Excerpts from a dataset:

--- START ---

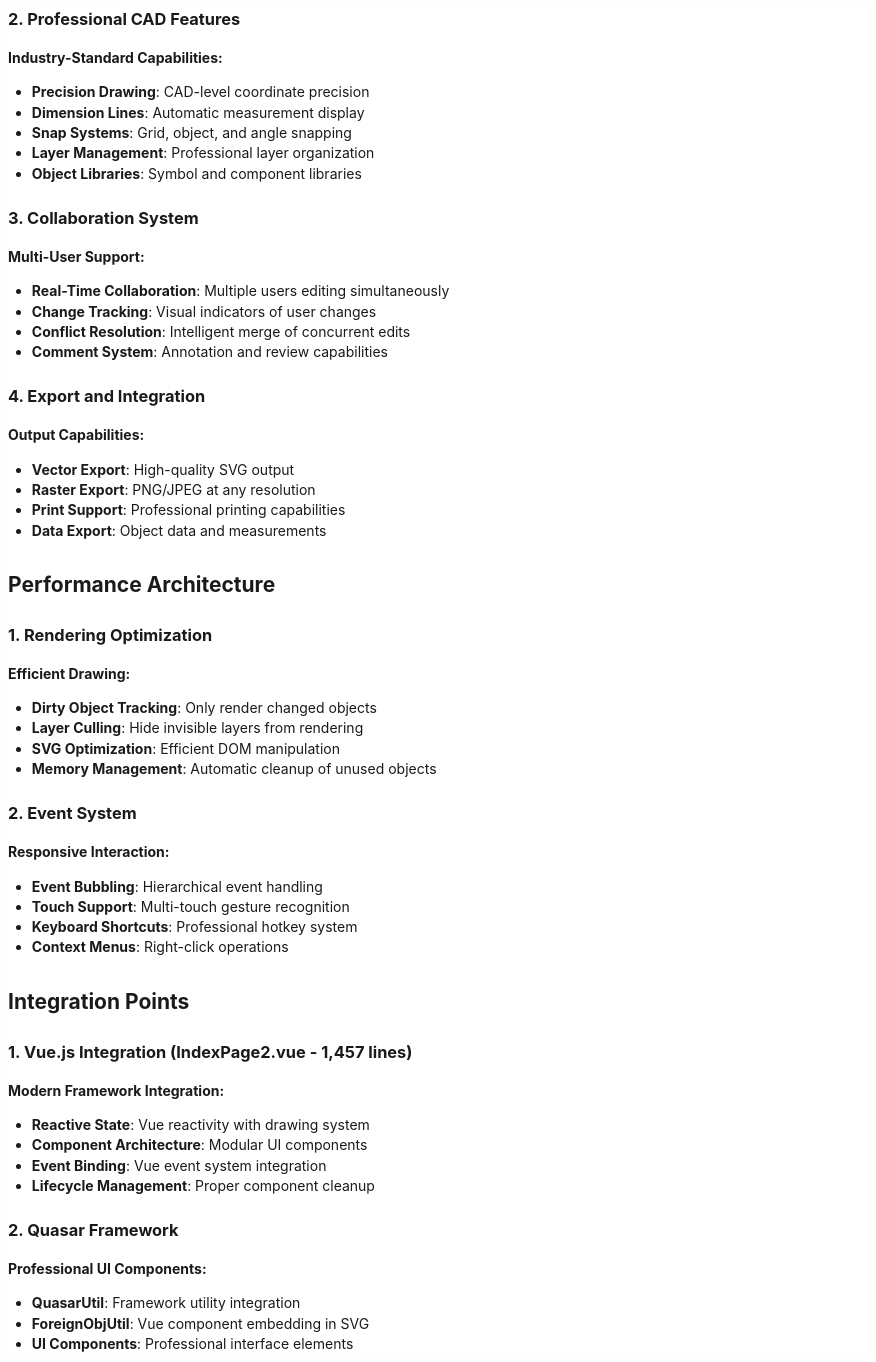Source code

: ### 2. Professional CAD Features
**Industry-Standard Capabilities:**
- **Precision Drawing**: CAD-level coordinate precision
- **Dimension Lines**: Automatic measurement display
- **Snap Systems**: Grid, object, and angle snapping
- **Layer Management**: Professional layer organization
- **Object Libraries**: Symbol and component libraries

### 3. Collaboration System
**Multi-User Support:**
- **Real-Time Collaboration**: Multiple users editing simultaneously
- **Change Tracking**: Visual indicators of user changes
- **Conflict Resolution**: Intelligent merge of concurrent edits
- **Comment System**: Annotation and review capabilities

### 4. Export and Integration
**Output Capabilities:**
- **Vector Export**: High-quality SVG output
- **Raster Export**: PNG/JPEG at any resolution
- **Print Support**: Professional printing capabilities
- **Data Export**: Object data and measurements

## Performance Architecture

### 1. Rendering Optimization
**Efficient Drawing:**
- **Dirty Object Tracking**: Only render changed objects
- **Layer Culling**: Hide invisible layers from rendering
- **SVG Optimization**: Efficient DOM manipulation
- **Memory Management**: Automatic cleanup of unused objects

### 2. Event System
**Responsive Interaction:**
- **Event Bubbling**: Hierarchical event handling
- **Touch Support**: Multi-touch gesture recognition
- **Keyboard Shortcuts**: Professional hotkey system
- **Context Menus**: Right-click operations

## Integration Points

### 1. Vue.js Integration (IndexPage2.vue - 1,457 lines)
**Modern Framework Integration:**
- **Reactive State**: Vue reactivity with drawing system
- **Component Architecture**: Modular UI components
- **Event Binding**: Vue event system integration
- **Lifecycle Management**: Proper component cleanup

### 2. Quasar Framework
**Professional UI Components:**
- **QuasarUtil**: Framework utility integration
- **ForeignObjUtil**: Vue component embedding in SVG
- **UI Components**: Professional interface elements
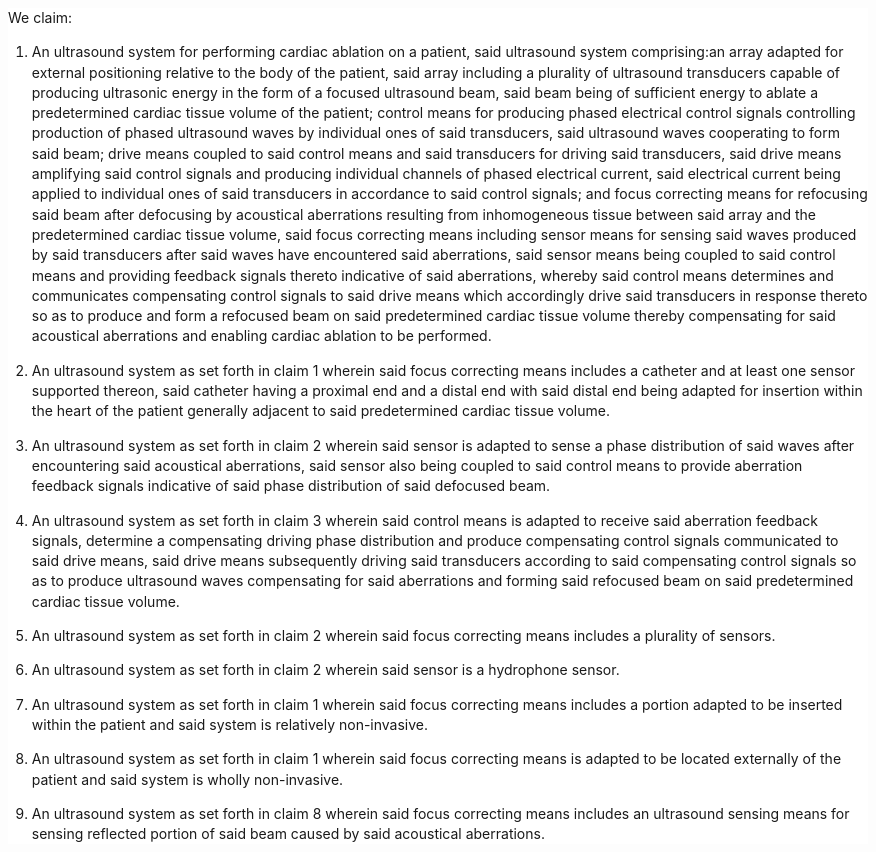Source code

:We claim:
 
1. An ultrasound system for performing cardiac ablation on a patient, said ultrasound system comprising:an array adapted for external positioning relative to the body of the patient, said array including a plurality of ultrasound transducers capable of producing ultrasonic energy in the form of a focused ultrasound beam, said beam being of sufficient energy to ablate a predetermined cardiac tissue volume of the patient; control means for producing phased electrical control signals controlling production of phased ultrasound waves by individual ones of said transducers, said ultrasound waves cooperating to form said beam; drive means coupled to said control means and said transducers for driving said transducers, said drive means amplifying said control signals and producing individual channels of phased electrical current, said electrical current being applied to individual ones of said transducers in accordance to said control signals; and focus correcting means for refocusing said beam after defocusing by acoustical aberrations resulting from inhomogeneous tissue between said array and the predetermined cardiac tissue volume, said focus correcting means including sensor means for sensing said waves produced by said transducers after said waves have encountered said aberrations, said sensor means being coupled to said control means and providing feedback signals thereto indicative of said aberrations, whereby said control means determines and communicates compensating control signals to said drive means which accordingly drive said transducers in response thereto so as to produce and form a refocused beam on said predetermined cardiac tissue volume thereby compensating for said acoustical aberrations and enabling cardiac ablation to be performed. 

  
2. An ultrasound system as set forth in claim 1 wherein said focus correcting means includes a catheter and at least one sensor supported thereon, said catheter having a proximal end and a distal end with said distal end being adapted for insertion within the heart of the patient generally adjacent to said predetermined cardiac tissue volume.

  
3. An ultrasound system as set forth in claim 2 wherein said sensor is adapted to sense a phase distribution of said waves after encountering said acoustical aberrations, said sensor also being coupled to said control means to provide aberration feedback signals indicative of said phase distribution of said defocused beam.

  
4. An ultrasound system as set forth in claim 3 wherein said control means is adapted to receive said aberration feedback signals, determine a compensating driving phase distribution and produce compensating control signals communicated to said drive means, said drive means subsequently driving said transducers according to said compensating control signals so as to produce ultrasound waves compensating for said aberrations and forming said refocused beam on said predetermined cardiac tissue volume.

  
5. An ultrasound system as set forth in claim 2 wherein said focus correcting means includes a plurality of sensors.

  
6. An ultrasound system as set forth in claim 2 wherein said sensor is a hydrophone sensor.

  
7. An ultrasound system as set forth in claim 1 wherein said focus correcting means includes a portion adapted to be inserted within the patient and said system is relatively non-invasive.

  
8. An ultrasound system as set forth in claim 1 wherein said focus correcting means is adapted to be located externally of the patient and said system is wholly non-invasive.

  
9. An ultrasound system as set forth in claim 8 wherein said focus correcting means includes an ultrasound sensing means for sensing reflected portion of said beam caused by said acoustical aberrations.
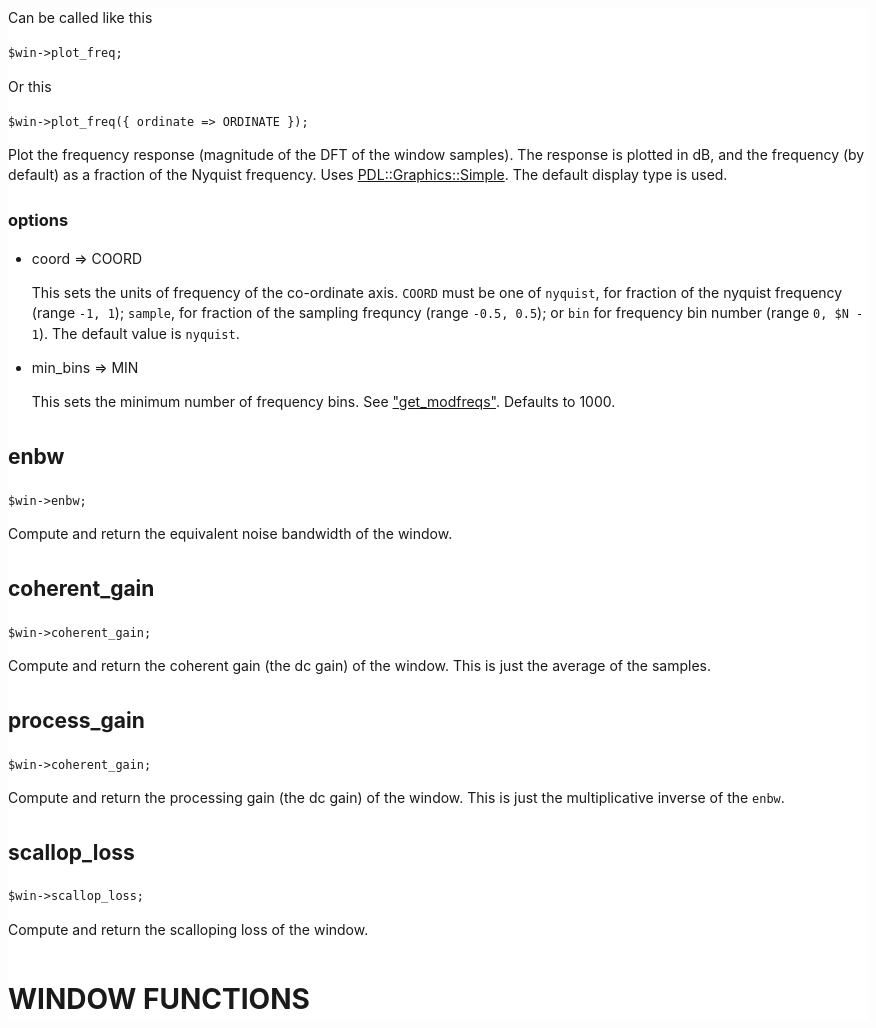 Can be called like this

    $win->plot_freq;

Or this

    $win->plot_freq({ ordinate => ORDINATE });

Plot the frequency response (magnitude of the DFT of the window samples).
The response is plotted in dB, and the frequency (by default) as a fraction of
the Nyquist frequency. Uses [PDL::Graphics::Simple](https://metacpan.org/pod/PDL%3A%3AGraphics%3A%3ASimple).
The default display type is used.

### options

- coord => COORD

    This sets the units of frequency of the co-ordinate axis. `COORD` must be one
    of `nyquist`, for fraction of the nyquist frequency (range `-1, 1`);
    `sample`, for fraction of the sampling frequncy (range `-0.5, 0.5`); or
    `bin` for frequency bin number (range `0, $N - 1`). The default value is
    `nyquist`.

- min\_bins => MIN

    This sets the minimum number of frequency bins. See ["get\_modfreqs"](#get_modfreqs).
    Defaults to 1000.

## enbw

    $win->enbw;

Compute and return the equivalent noise bandwidth of the window.

## coherent\_gain

    $win->coherent_gain;

Compute and return the coherent gain (the dc gain) of the window. This is just
the average of the samples.

## process\_gain

    $win->coherent_gain;

Compute and return the processing gain (the dc gain) of the window. This is
just the multiplicative inverse of the `enbw`.

## scallop\_loss

    $win->scallop_loss;

Compute and return the scalloping loss of the window.

# WINDOW FUNCTIONS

--- END ---

_Problem description_: Print exactly the lines from the first line of the records above through the line containing "## Performance Architecture", leaving out the pictures.

_Solution to the problem_:
Source code

: ### 2. Professional CAD Features
**Industry-Standard Capabilities:**
- **Precision Drawing**: CAD-level coordinate precision
- **Dimension Lines**: Automatic measurement display
- **Snap Systems**: Grid, object, and angle snapping
- **Layer Management**: Professional layer organization
- **Object Libraries**: Symbol and component libraries

### 3. Collaboration System
**Multi-User Support:**
- **Real-Time Collaboration**: Multiple users editing simultaneously
- **Change Tracking**: Visual indicators of user changes
- **Conflict Resolution**: Intelligent merge of concurrent edits
- **Comment System**: Annotation and review capabilities

### 4. Export and Integration
**Output Capabilities:**
- **Vector Export**: High-quality SVG output
- **Raster Export**: PNG/JPEG at any resolution
- **Print Support**: Professional printing capabilities
- **Data Export**: Object data and measurements

## Performance Architecture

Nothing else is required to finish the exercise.